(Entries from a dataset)

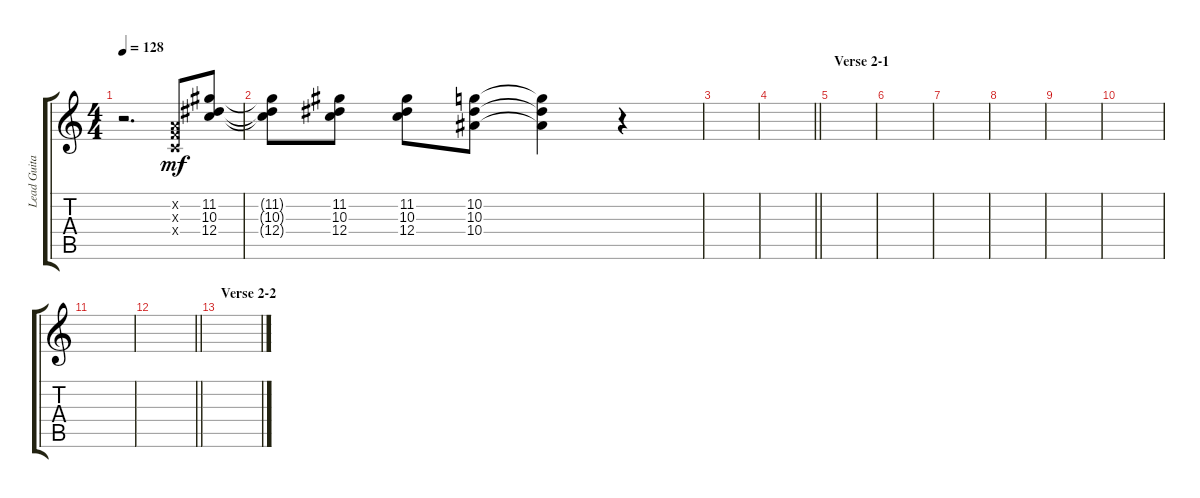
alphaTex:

\track ("Lead Guitar 1" "Lead Guita") {instrument distortionguitar}
\staff {score tabs}
\tuning (D4 A3 F3 C3 G2 C2) {hide}
\ts (4 4)
\tempo 128
\clef g2
\ks c
r.2{d dy mf} (0.2{x} 0.3{x} 0.4{x}).8 (11.2 10.3 12.4).8 |
(11.2{t} 10.3{t} 12.4{t}).8 (11.2 10.3 12.4).8 (11.2 10.3 12.4).8 (10.2 10.3 10.4).8 (10.2{t} 10.3{t} 10.4{t}).4 r.4 |
|
\barLineRight lightlight
|
\section ("" "Verse 2-1")
|
|
|
|
|
|
|
\barLineRight lightlight
|
\section ("" "Verse 2-2")
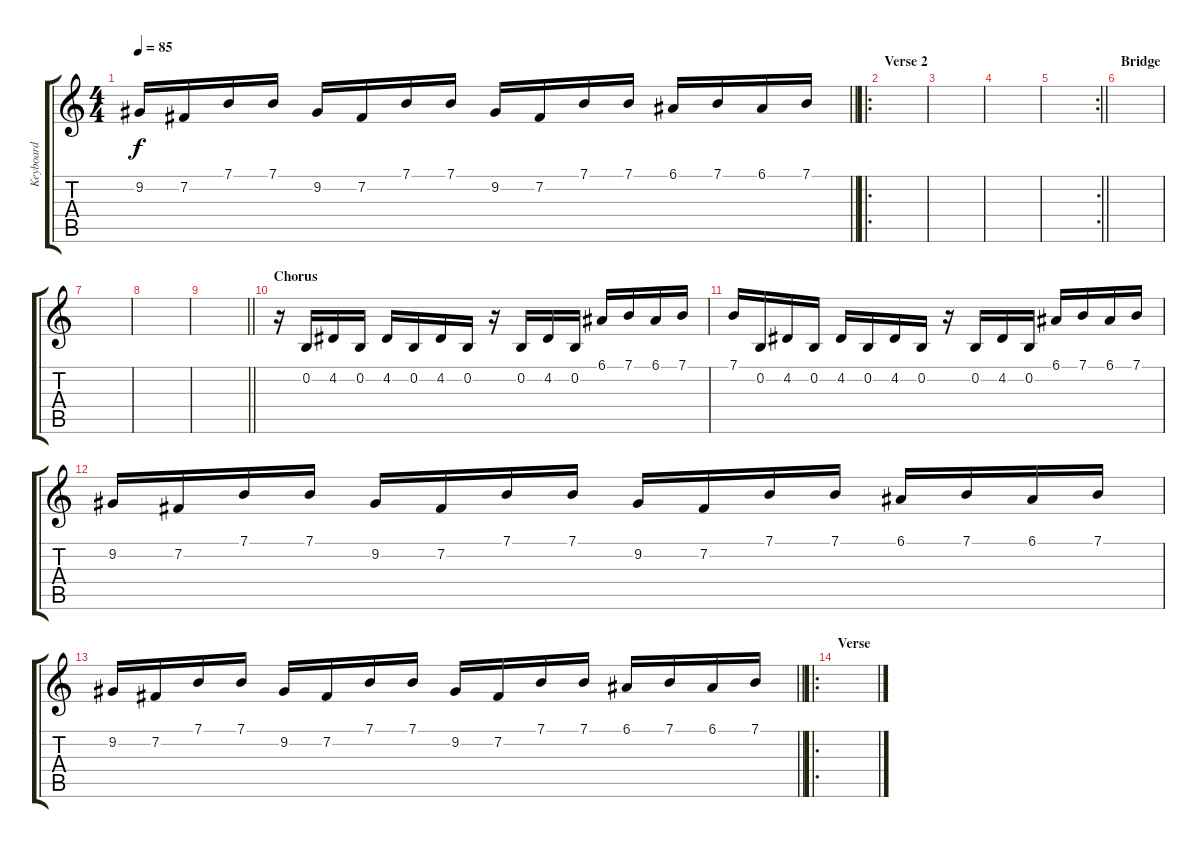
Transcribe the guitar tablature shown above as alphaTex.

\track ("Keyboard" "Keyboard") {instrument lead1square}
\staff {score tabs}
\tuning (E4 B3 G3 D3 A2 E2) {hide}
\ts (4 4)
\tempo 85
\clef g2
\barLineRight lightlight
\ks c
9.2.16{dy f} 7.2.16 7.1.16 7.1.16 9.2.16 7.2.16 7.1.16 7.1.16 9.2.16 7.2.16 7.1.16 7.1.16 6.1.16 7.1.16 6.1.16 7.1.16 |
\ro
\section ("" "Verse 2")
|
|
|
\rc 2
\barLineRight lightlight
|
\section ("" "Bridge")
|
|
|
\barLineRight lightlight
|
\section ("" "Chorus")
r.16 0.2.16 4.2.16 0.2.16 4.2.16 0.2.16 4.2.16 0.2.16 r.16 0.2.16 4.2.16 0.2.16 6.1.16 7.1.16 6.1.16 7.1.16 |
7.1.16 0.2.16 4.2.16 0.2.16 4.2.16 0.2.16 4.2.16 0.2.16 r.16 0.2.16 4.2.16 0.2.16 6.1.16 7.1.16 6.1.16 7.1.16 |
9.2.16 7.2.16 7.1.16 7.1.16 9.2.16 7.2.16 7.1.16 7.1.16 9.2.16 7.2.16 7.1.16 7.1.16 6.1.16 7.1.16 6.1.16 7.1.16 |
\barLineRight lightlight
9.2.16 7.2.16 7.1.16 7.1.16 9.2.16 7.2.16 7.1.16 7.1.16 9.2.16 7.2.16 7.1.16 7.1.16 6.1.16 7.1.16 6.1.16 7.1.16 |
\ro
\section ("" "Verse")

_What is being asked_. Reproduce the material above line for line, omitting the pictures.

_Reply to the exercise_.
alphaTex:

\track ("Lead Guitar 1" "Lead Guita") {instrument distortionguitar}
\staff {score tabs}
\tuning (D4 A3 F3 C3 G2 C2) {hide}
\ts (4 4)
\tempo 128
\clef g2
\ks c
r.2{d dy mf} (0.2{x} 0.3{x} 0.4{x}).8 (11.2 10.3 12.4).8 |
(11.2{t} 10.3{t} 12.4{t}).8 (11.2 10.3 12.4).8 (11.2 10.3 12.4).8 (10.2 10.3 10.4).8 (10.2{t} 10.3{t} 10.4{t}).4 r.4 |
|
\barLineRight lightlight
|
\section ("" "Verse 2-1")
|
|
|
|
|
|
|
\barLineRight lightlight
|
\section ("" "Verse 2-2")
Transcribe the guitar tablature shown above as alphaTex.

\track ("Keyboard" "Keyboard") {instrument lead1square}
\staff {score tabs}
\tuning (E4 B3 G3 D3 A2 E2) {hide}
\ts (4 4)
\tempo 85
\clef g2
\barLineRight lightlight
\ks c
9.2.16{dy f} 7.2.16 7.1.16 7.1.16 9.2.16 7.2.16 7.1.16 7.1.16 9.2.16 7.2.16 7.1.16 7.1.16 6.1.16 7.1.16 6.1.16 7.1.16 |
\ro
\section ("" "Verse 2")
|
|
|
\rc 2
\barLineRight lightlight
|
\section ("" "Bridge")
|
|
|
\barLineRight lightlight
|
\section ("" "Chorus")
r.16 0.2.16 4.2.16 0.2.16 4.2.16 0.2.16 4.2.16 0.2.16 r.16 0.2.16 4.2.16 0.2.16 6.1.16 7.1.16 6.1.16 7.1.16 |
7.1.16 0.2.16 4.2.16 0.2.16 4.2.16 0.2.16 4.2.16 0.2.16 r.16 0.2.16 4.2.16 0.2.16 6.1.16 7.1.16 6.1.16 7.1.16 |
9.2.16 7.2.16 7.1.16 7.1.16 9.2.16 7.2.16 7.1.16 7.1.16 9.2.16 7.2.16 7.1.16 7.1.16 6.1.16 7.1.16 6.1.16 7.1.16 |
\barLineRight lightlight
9.2.16 7.2.16 7.1.16 7.1.16 9.2.16 7.2.16 7.1.16 7.1.16 9.2.16 7.2.16 7.1.16 7.1.16 6.1.16 7.1.16 6.1.16 7.1.16 |
\ro
\section ("" "Verse")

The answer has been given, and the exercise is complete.